Quy Nhon is a coastal town in central Vietnam and not a destination on the radar of very many tourists at this point. In coming years that will probably change. When we boarded our flight from Hanoi to Quy Nhon, I looked around and we appeared to be the only non Vietnamese people on the flight.
Our time in Quy Nhon was spent mostly relaxing, catching up on home school, and playing at a children’s museum that we found. We did find time to go to a couple beautiful beaches–too bad the conditions weren’t right for snorkeling and swimming–and a few of the old Cham temples.
We all enjoyed having a week of mostly down time. Jess found a place where he could get an hour long massage for $3.50. It was run completely by people with visual impairments and Jess was happy to patronize their establishment.
The food in Quy Nhon was delicious. We especially loved a little restaurant that was always crowded with locals called Peppa’s Kitchen. It served Korean food and we all agreed (except Jane) that it was some of the best food we have had on our trip.

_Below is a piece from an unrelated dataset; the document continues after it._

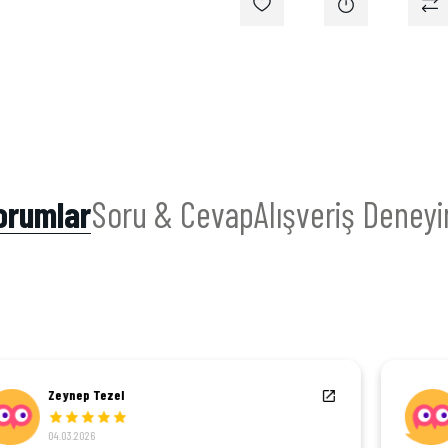
orumlar
Soru & Cevap
Alışveriş Deneyi
Mehmet Çorak
03.03.2026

The pho in this town was great as well. The street food was pretty good too. Ashley found a Bahn mi (Vietnamese wheat roll sandwich) stand that would make her an avacado and tomato sandwich with chili sauce. Jane found a stand that sold deep-fried cheese on a sick. We all loved walking a few blocks in the mornings to visit the fruit market and eat mangoes, bananas, pineapple, and passion fruit for breakfast. In fact the only thing that wasn’t a hit with the whole group was a local specialty of fatty pork, rice noodles, mint and basil with a bowl of fermented shrimp paste to dip it in (although Jess thought it was quite good even if it was a strong fish taste).

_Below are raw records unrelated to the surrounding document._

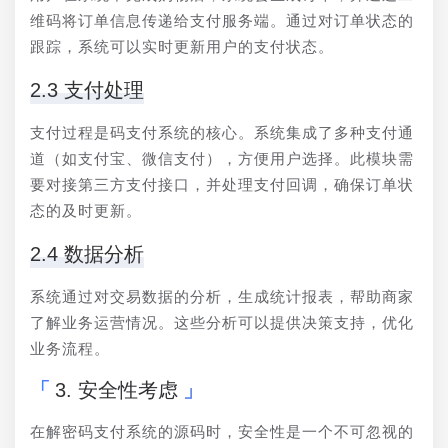
维码将订单信息传递给支付服务端。通过对订单状态的
跟踪，系统可以实时更新用户的支付状态。
2.3 支付处理
支付过程是码支付系统的核心。系统集成了多种支付通
道（如支付宝、微信支付），方便用户选择。此模块需
要对接第三方支付接口，并处理支付回调，确保订单状
态的及时更新。
2.4 数据分析
系统通过对交易数据的分析，生成统计报表，帮助商家
了解业务运营情况。这些分析可以提供决策支持，优化
业务流程。
3. 安全性考虑
在解密码支付系统的源码时，安全性是一个不可忽视的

On our last day in the area, we taxied around to a couple of local historic temples. They were pretty in their own right, but the sun and clouds made for some very beautiful photos.
On an average day spent in town you might see one other gringo, but you would be greeted by dozens of Vietnamese (especially children) with a wave and an English “hello”.
The vendors and the taxi drivers gave you straight prices, no negotiating necessary.
All in all, it was a relaxing and fun stay in Quy Nhon. After a week in the city, we boarded a night train and tried to get some sleep on the six-hour ride to our next stop, Hoi An.